Alan Jacobs worries that the fast pace of the blogosphere is discouraging writers from doing their homework and really understanding the issues they’re writing about:
[O]ne of the most reliable ways to sharpen your own thinking is to find out what other smart people have thought and said about the things you’re interested in — that is, to take the time to read. But the content-hungry world of online publishing creates strong disincentives for writers to take that time. Almost every entity that has an online presence wants to publish as frequently as possible — as long as the quality of the writing is adequate. And often “adequacy” is determined by purely stylistic criteria: a basic level of clarity and, when possible, some vividness of style. That the writer may be saying something indistinguishable from what a dozen or a hundred writers have said before is rarely a matter of editorial concern. Get the content out there!
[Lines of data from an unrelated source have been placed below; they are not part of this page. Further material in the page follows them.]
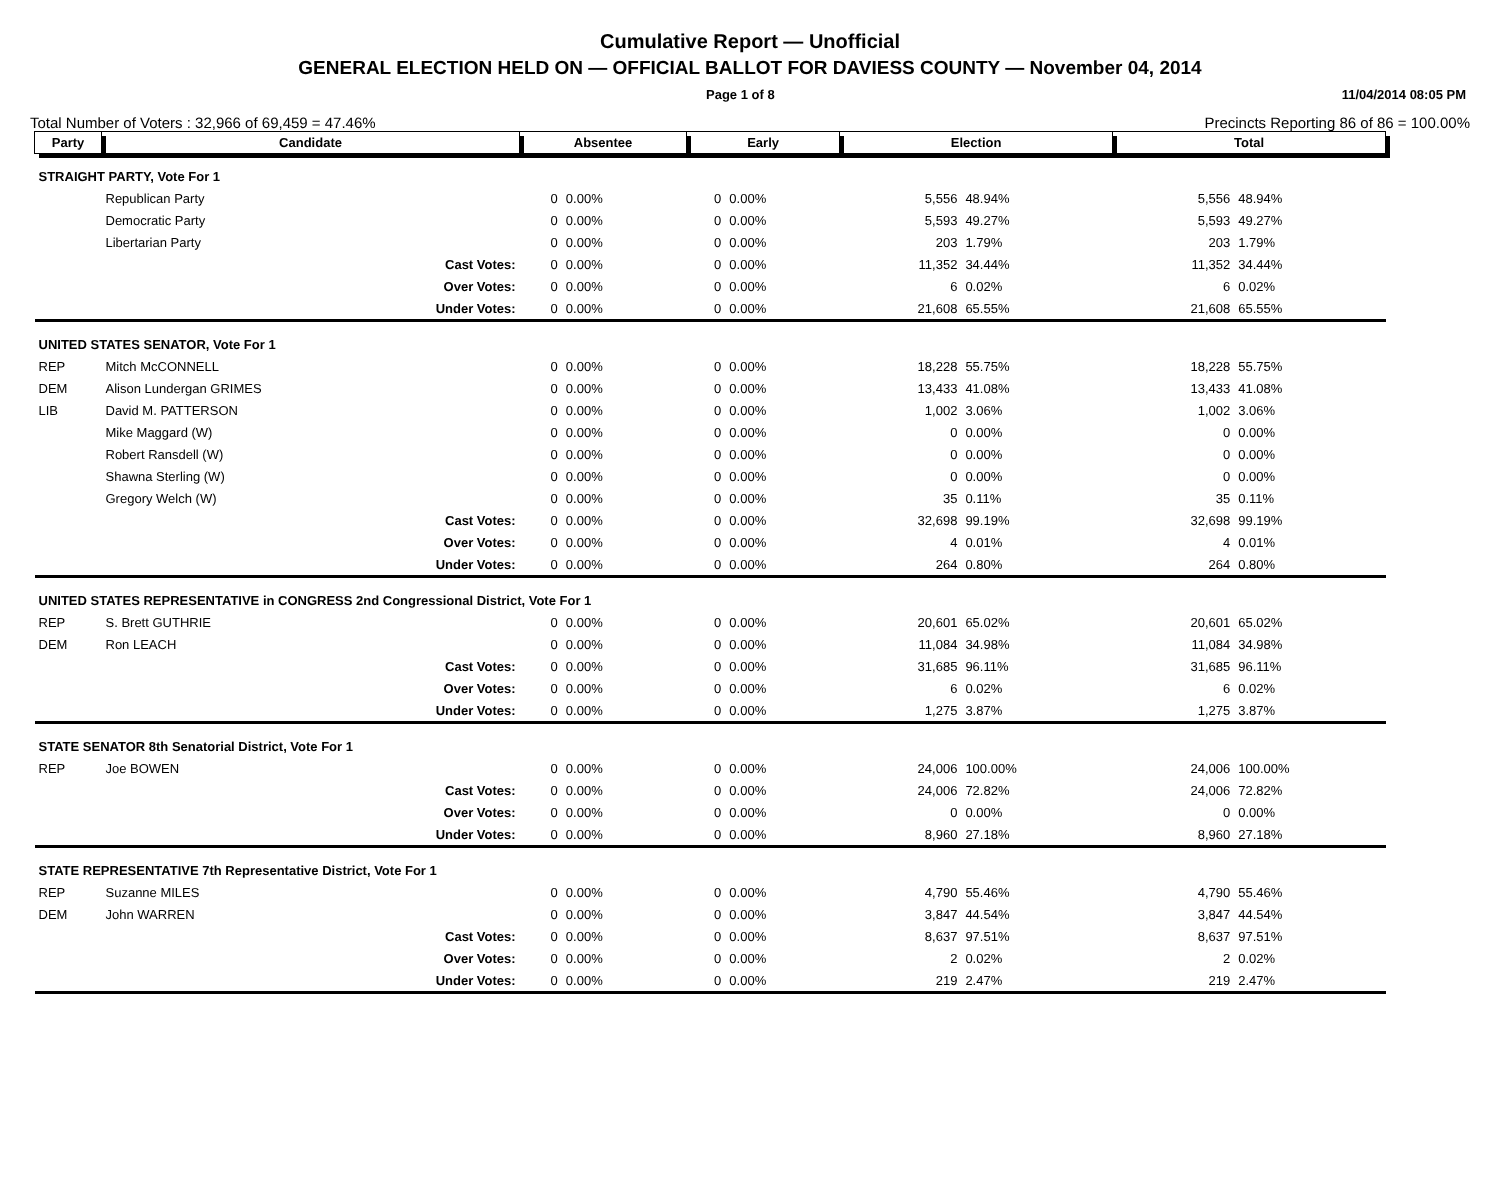Cumulative Report — Unofficial
GENERAL ELECTION HELD ON — OFFICIAL BALLOT FOR DAVIESS COUNTY — November 04, 2014
Page 1 of 8 11/04/2014 08:05 PM
Total Number of Voters : 32,966 of 69,459 = 47.46% Precincts Reporting 86 of 86 = 100.00%
| Party | Candidate | | Absentee | | Early | | Election | | Total | |
| --- | --- | --- | --- | --- | --- | --- | --- | --- | --- | --- |
| STRAIGHT PARTY, Vote For 1 | | | | | | | | | | |
| | Republican Party | | 0 | 0.00% | 0 | 0.00% | 5,556 | 48.94% | 5,556 | 48.94% |
| | Democratic Party | | 0 | 0.00% | 0 | 0.00% | 5,593 | 49.27% | 5,593 | 49.27% |
| | Libertarian Party | | 0 | 0.00% | 0 | 0.00% | 203 | 1.79% | 203 | 1.79% |
| | | Cast Votes: | 0 | 0.00% | 0 | 0.00% | 11,352 | 34.44% | 11,352 | 34.44% |
| | | Over Votes: | 0 | 0.00% | 0 | 0.00% | 6 | 0.02% | 6 | 0.02% |
| | | Under Votes: | 0 | 0.00% | 0 | 0.00% | 21,608 | 65.55% | 21,608 | 65.55% |
| UNITED STATES SENATOR, Vote For 1 | | | | | | | | | | |
| REP | Mitch McCONNELL | | 0 | 0.00% | 0 | 0.00% | 18,228 | 55.75% | 18,228 | 55.75% |
| DEM | Alison Lundergan GRIMES | | 0 | 0.00% | 0 | 0.00% | 13,433 | 41.08% | 13,433 | 41.08% |
| LIB | David M. PATTERSON | | 0 | 0.00% | 0 | 0.00% | 1,002 | 3.06% | 1,002 | 3.06% |
| | Mike Maggard (W) | | 0 | 0.00% | 0 | 0.00% | 0 | 0.00% | 0 | 0.00% |
| | Robert Ransdell (W) | | 0 | 0.00% | 0 | 0.00% | 0 | 0.00% | 0 | 0.00% |
| | Shawna Sterling (W) | | 0 | 0.00% | 0 | 0.00% | 0 | 0.00% | 0 | 0.00% |
| | Gregory Welch (W) | | 0 | 0.00% | 0 | 0.00% | 35 | 0.11% | 35 | 0.11% |
| | | Cast Votes: | 0 | 0.00% | 0 | 0.00% | 32,698 | 99.19% | 32,698 | 99.19% |
| | | Over Votes: | 0 | 0.00% | 0 | 0.00% | 4 | 0.01% | 4 | 0.01% |
| | | Under Votes: | 0 | 0.00% | 0 | 0.00% | 264 | 0.80% | 264 | 0.80% |
| UNITED STATES REPRESENTATIVE in CONGRESS 2nd Congressional District, Vote For 1 | | | | | | | | | | |
| REP | S. Brett GUTHRIE | | 0 | 0.00% | 0 | 0.00% | 20,601 | 65.02% | 20,601 | 65.02% |
| DEM | Ron LEACH | | 0 | 0.00% | 0 | 0.00% | 11,084 | 34.98% | 11,084 | 34.98% |
| | | Cast Votes: | 0 | 0.00% | 0 | 0.00% | 31,685 | 96.11% | 31,685 | 96.11% |
| | | Over Votes: | 0 | 0.00% | 0 | 0.00% | 6 | 0.02% | 6 | 0.02% |
| | | Under Votes: | 0 | 0.00% | 0 | 0.00% | 1,275 | 3.87% | 1,275 | 3.87% |
| STATE SENATOR 8th Senatorial District, Vote For 1 | | | | | | | | | | |
| REP | Joe BOWEN | | 0 | 0.00% | 0 | 0.00% | 24,006 | 100.00% | 24,006 | 100.00% |
| | | Cast Votes: | 0 | 0.00% | 0 | 0.00% | 24,006 | 72.82% | 24,006 | 72.82% |
| | | Over Votes: | 0 | 0.00% | 0 | 0.00% | 0 | 0.00% | 0 | 0.00% |
| | | Under Votes: | 0 | 0.00% | 0 | 0.00% | 8,960 | 27.18% | 8,960 | 27.18% |
| STATE REPRESENTATIVE 7th Representative District, Vote For 1 | | | | | | | | | | |
| REP | Suzanne MILES | | 0 | 0.00% | 0 | 0.00% | 4,790 | 55.46% | 4,790 | 55.46% |
| DEM | John WARREN | | 0 | 0.00% | 0 | 0.00% | 3,847 | 44.54% | 3,847 | 44.54% |
| | | Cast Votes: | 0 | 0.00% | 0 | 0.00% | 8,637 | 97.51% | 8,637 | 97.51% |
| | | Over Votes: | 0 | 0.00% | 0 | 0.00% | 2 | 0.02% | 2 | 0.02% |
| | | Under Votes: | 0 | 0.00% | 0 | 0.00% | 219 | 2.47% | 219 | 2.47% |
Tim Parks observes the same obsession with publishing among fiction writers:
Every year, I teach creative writing to just a couple of students. These are people in their mid-twenties in a British post-graduate course who come to me in Italy as part of an exchange program. The prospect of publication, the urgent need, as they see it, to publish as soon as possible, colors everything they do. Often they will drop an interesting line of exploration, something they have been working on, because they feel compelled to produce something that looks more “publishable,” which is to say, commercial. It will be hard for those who have never suffered this obsession to appreciate how all-conditioning and all-consuming it can be. These ambitious young people set deadlines for themselves. When the deadlines aren’t met their self-esteem plummets; a growing bitterness with the crassness of modern culture and the mercenary nature, as they perceive it, of publishers and editors barely disguises a crushing sense of personal failure.